[[ Input data open ]]

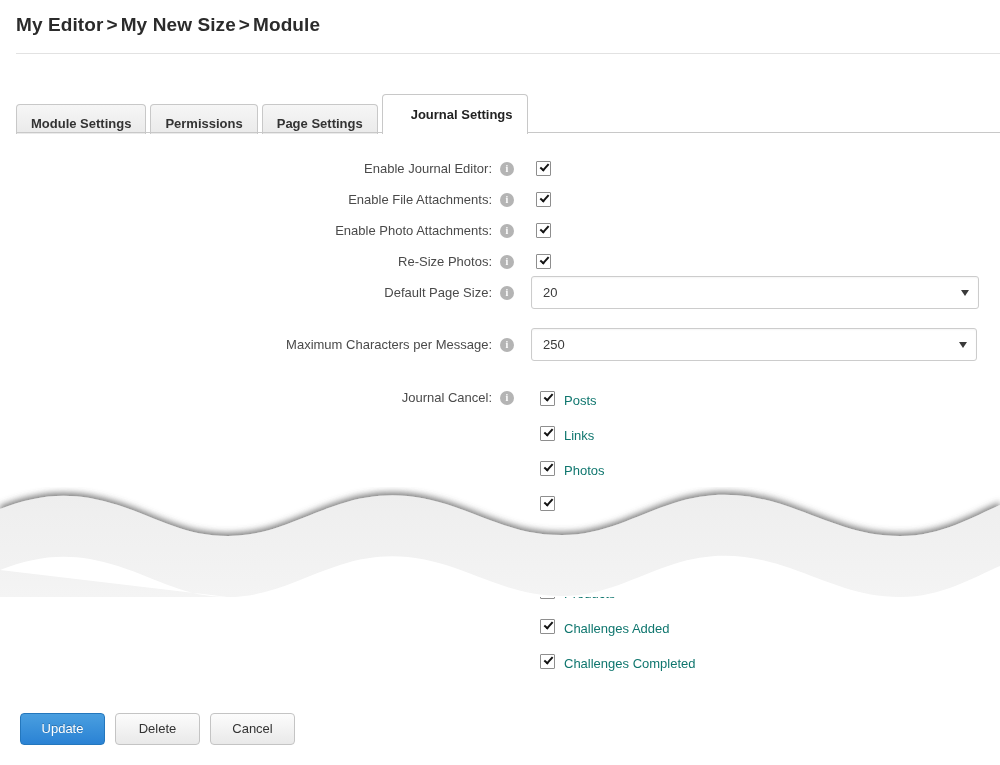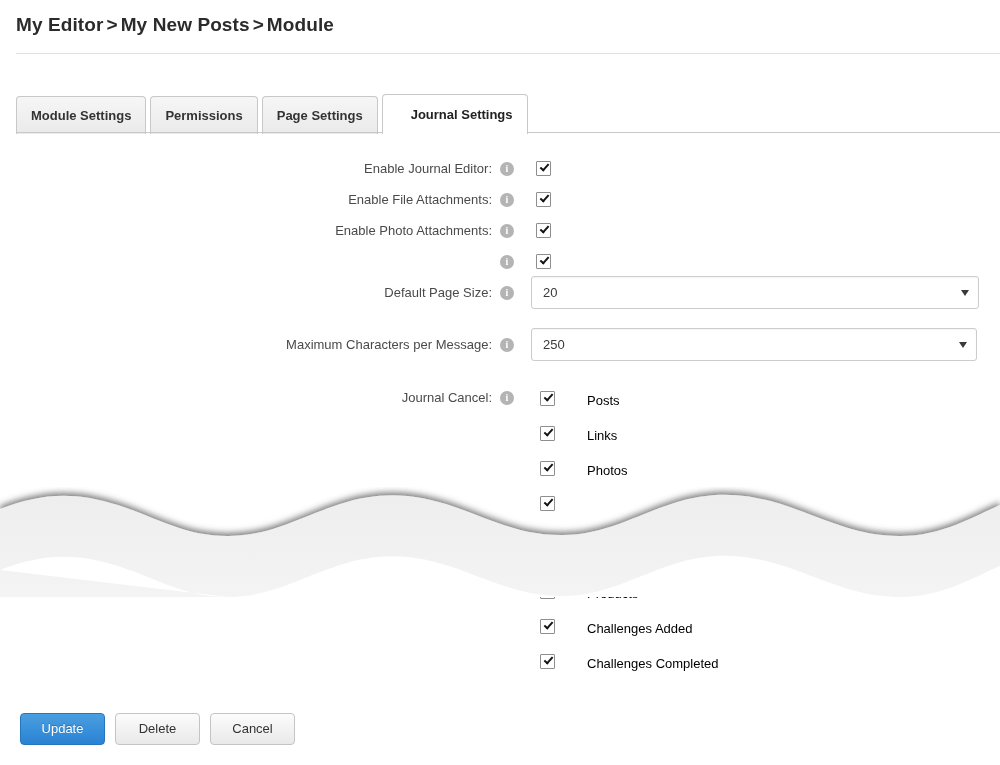--- a/index.html
+++ b/index.html
@@ -236,7 +236,7 @@
 <div id="page">
 
   <div class="breadcrumb">
-    <span>My Editor</span><span class="sep">&gt;</span><span>My New Posts</span><span class="sep">&gt;</span><span>Module</span>
+    <span>My Editor</span><span class="sep">&gt;</span><span>My New Size</span><span class="sep">&gt;</span><span>Module</span>
   </div>
   <div class="header-rule"></div>
 

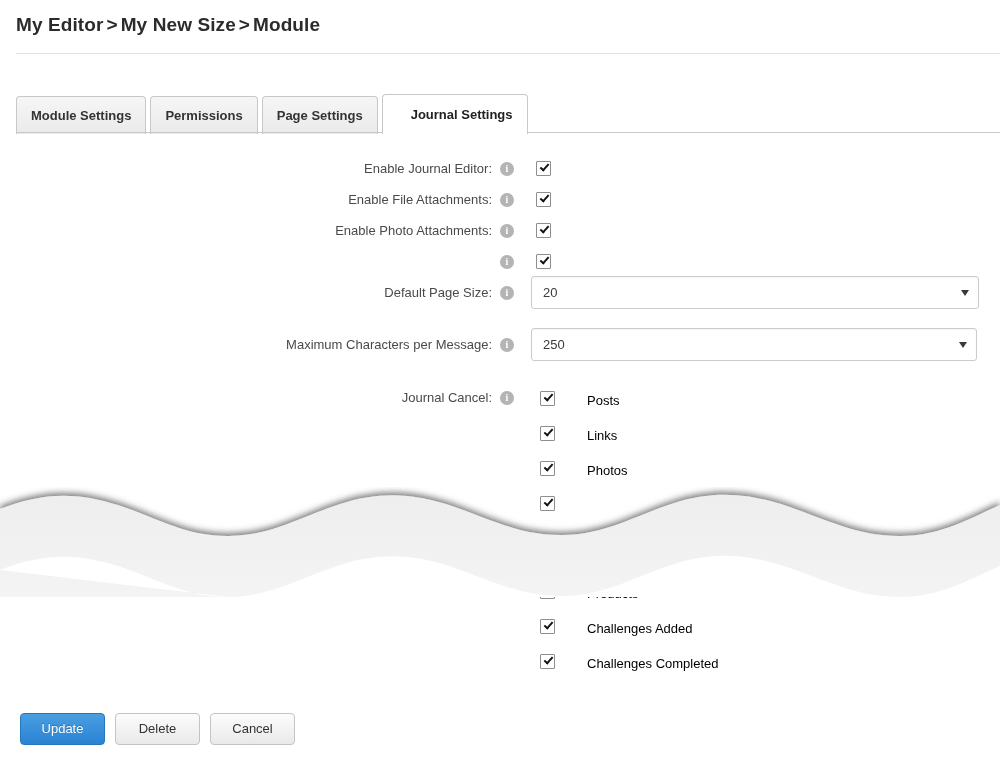--- a/index.html
+++ b/index.html
@@ -55,7 +55,7 @@
   .tab {
     display: inline-block;
     vertical-align: bottom;
-    height: 38px;
+    height: 30px;
     line-height: 38px;
     padding: 0 14px;
     margin-right: 4px;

[[ Input data closed ]]

→ **Work order**
From the entries above, output every line exactly and omit any image.

→ **Exercise solution**
--- a/index.html
+++ b/index.html
@@ -236,7 +236,7 @@
 <div id="page">
 
   <div class="breadcrumb">
-    <span>My Editor</span><span class="sep">&gt;</span><span>My New Posts</span><span class="sep">&gt;</span><span>Module</span>
+    <span>My Editor</span><span class="sep">&gt;</span><span>My New Size</span><span class="sep">&gt;</span><span>Module</span>
   </div>
   <div class="header-rule"></div>
 

--- a/index.html
+++ b/index.html
@@ -55,7 +55,7 @@
   .tab {
     display: inline-block;
     vertical-align: bottom;
-    height: 38px;
+    height: 30px;
     line-height: 38px;
     padding: 0 14px;
     margin-right: 4px;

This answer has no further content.